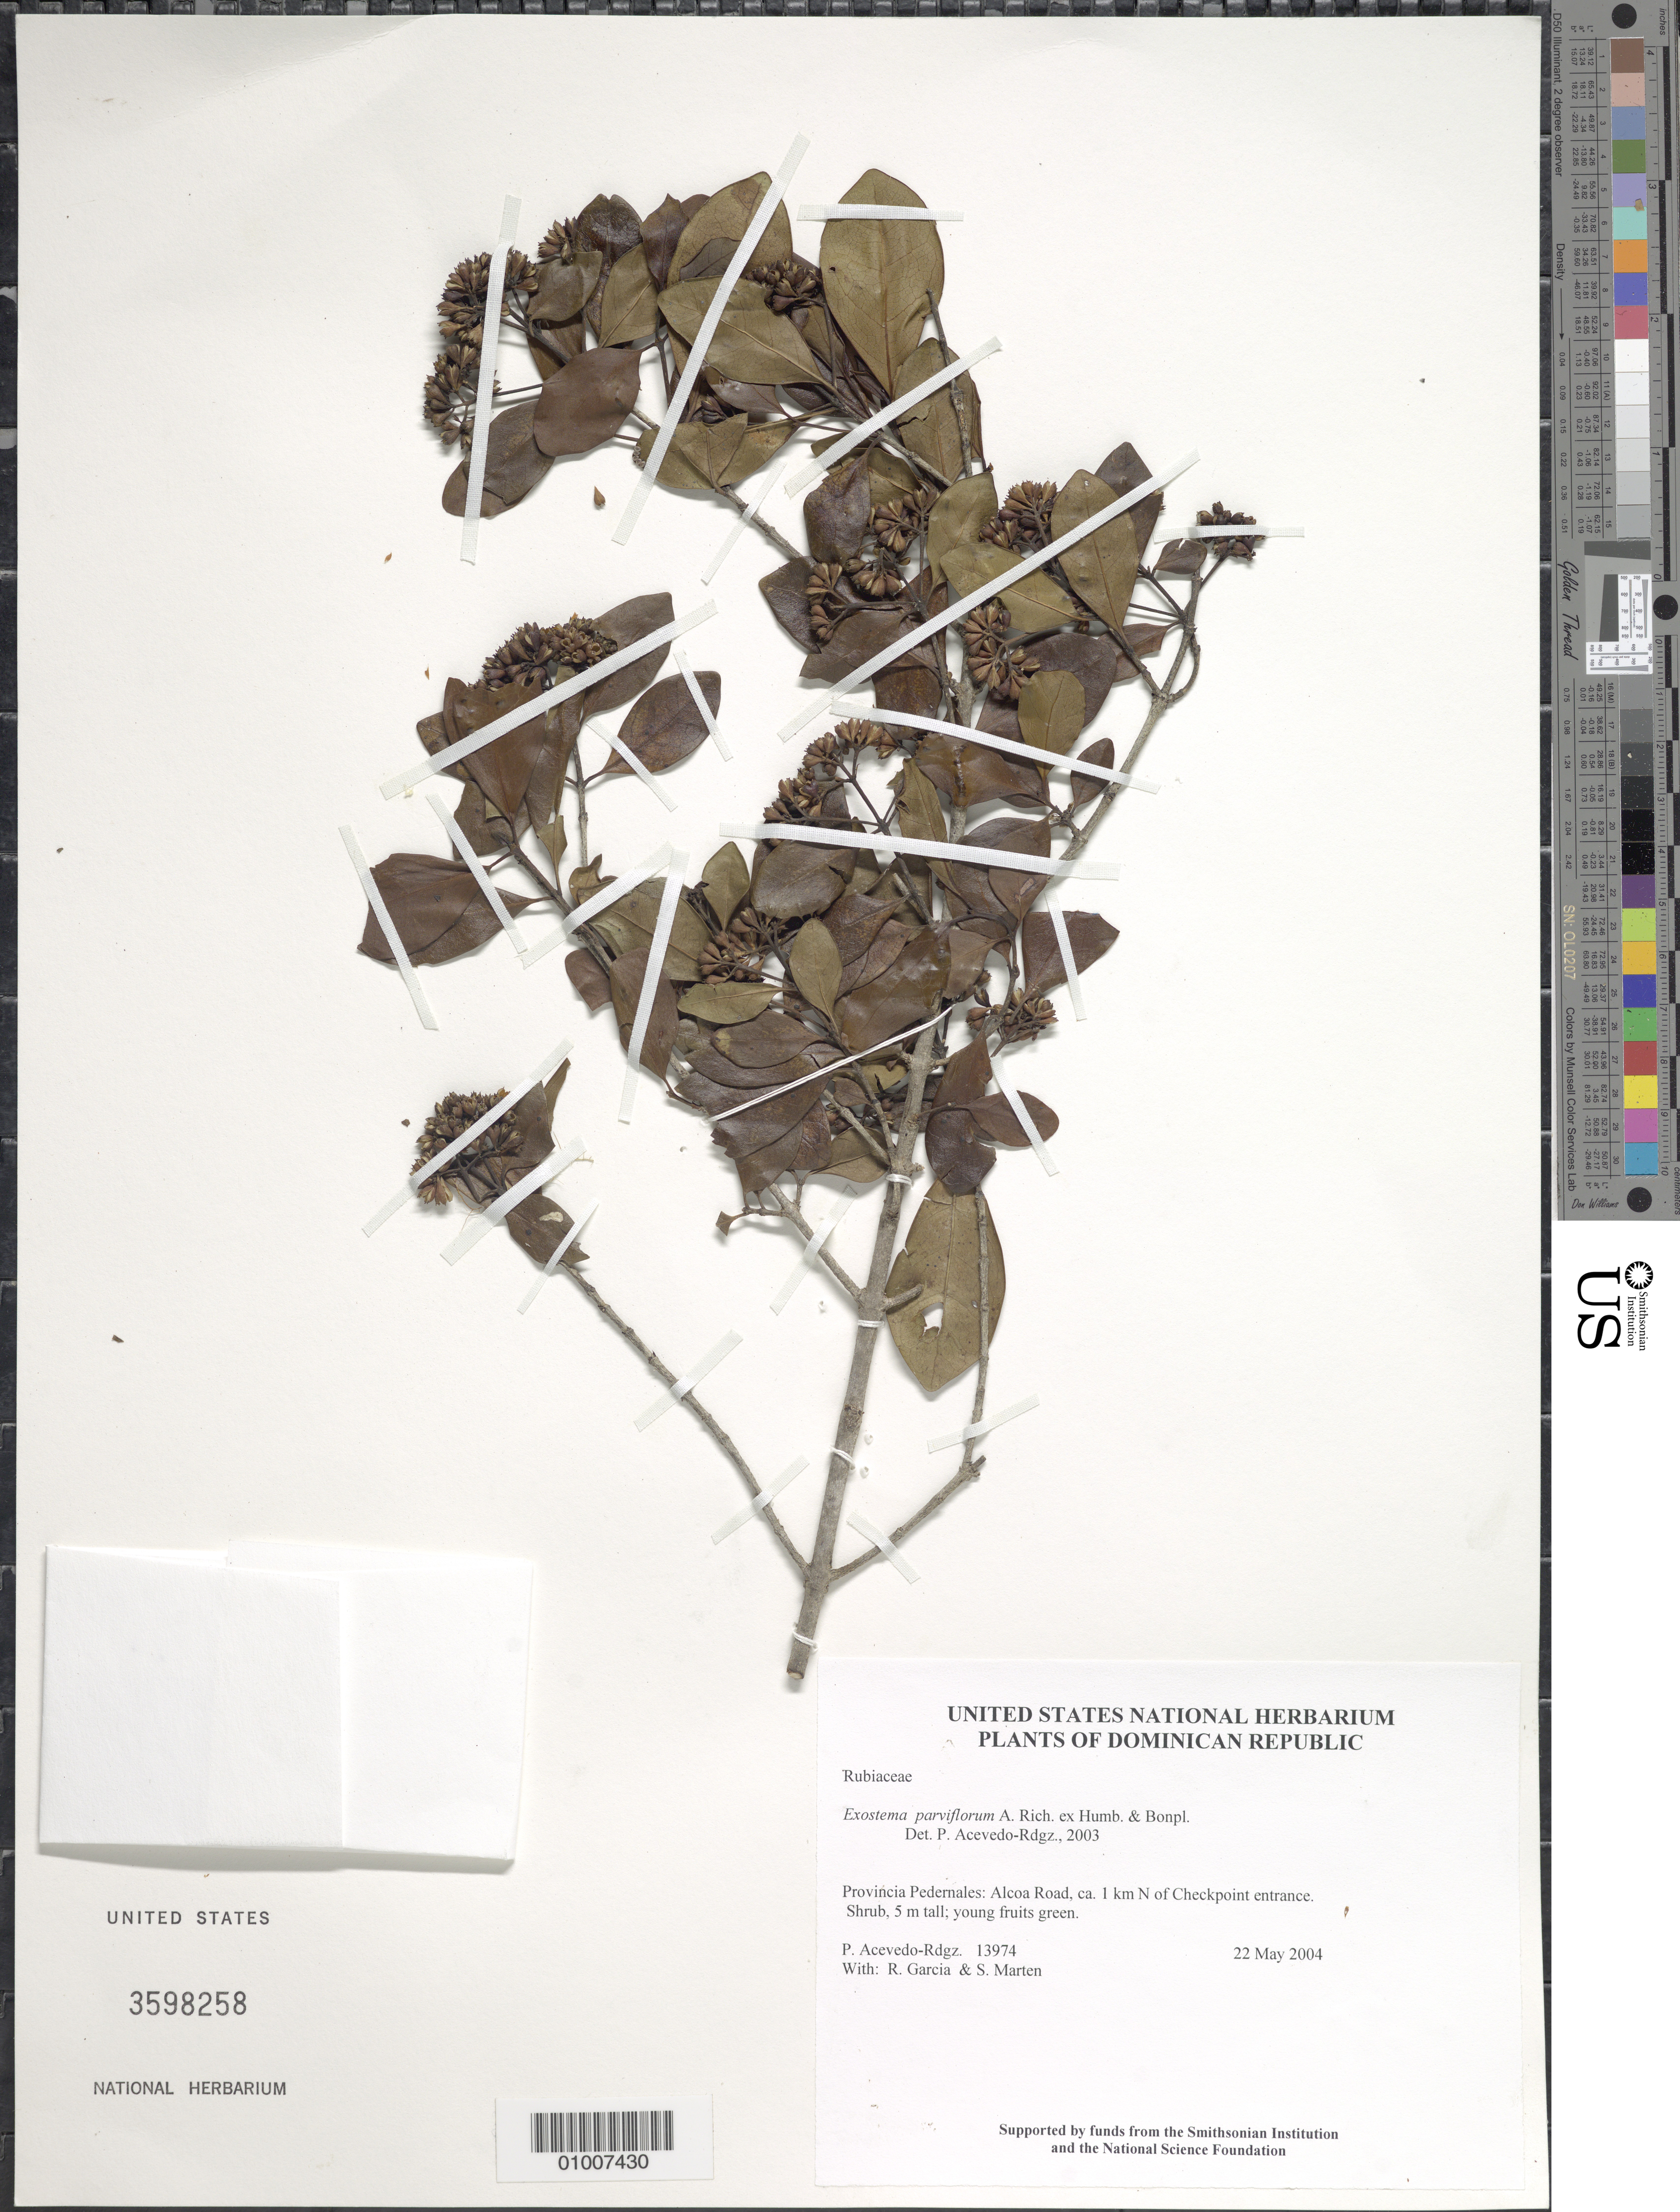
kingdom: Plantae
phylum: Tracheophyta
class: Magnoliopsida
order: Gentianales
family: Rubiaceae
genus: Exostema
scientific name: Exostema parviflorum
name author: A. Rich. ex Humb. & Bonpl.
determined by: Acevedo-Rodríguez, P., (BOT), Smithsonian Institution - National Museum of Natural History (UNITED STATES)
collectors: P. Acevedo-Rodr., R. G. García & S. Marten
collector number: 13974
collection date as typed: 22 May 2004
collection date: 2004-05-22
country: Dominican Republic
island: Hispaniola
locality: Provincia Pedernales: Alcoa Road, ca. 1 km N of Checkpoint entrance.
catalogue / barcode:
■ ■ ■ ■
* **Given request**:
Rewrite the lines from the one containing "name author: A. Rich. ex Humb. & Bonpl." through the last line of the rows, both included, as a numbered list, leaving out any blank lines.

* **Task output**:
1. name author: A. Rich. ex Humb. & Bonpl.
2. determined by: Acevedo-Rodríguez, P., (BOT), Smithsonian Institution - National Museum of Natural History (UNITED STATES)
3. collectors: P. Acevedo-Rodr., R. G. García & S. Marten
4. collector number: 13974
5. collection date as typed: 22 May 2004
6. collection date: 2004-05-22
7. country: Dominican Republic
8. island: Hispaniola
9. locality: Provincia Pedernales: Alcoa Road, ca. 1 km N of Checkpoint entrance.
10. catalogue / barcode:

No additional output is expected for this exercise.